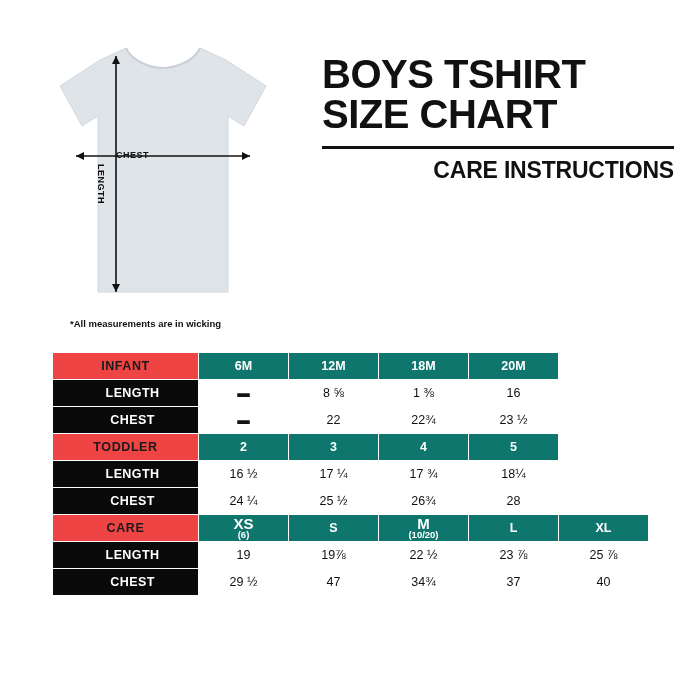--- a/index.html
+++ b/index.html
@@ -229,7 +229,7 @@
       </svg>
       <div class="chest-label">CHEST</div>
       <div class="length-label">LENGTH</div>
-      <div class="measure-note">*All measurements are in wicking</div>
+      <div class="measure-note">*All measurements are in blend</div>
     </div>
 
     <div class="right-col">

====

Exercise goal: All of the data above should be transcribed verbatim, with pictures omitted.

Solution for this task:
--- a/index.html
+++ b/index.html
@@ -229,7 +229,7 @@
       </svg>
       <div class="chest-label">CHEST</div>
       <div class="length-label">LENGTH</div>
-      <div class="measure-note">*All measurements are in wicking</div>
+      <div class="measure-note">*All measurements are in blend</div>
     </div>
 
     <div class="right-col">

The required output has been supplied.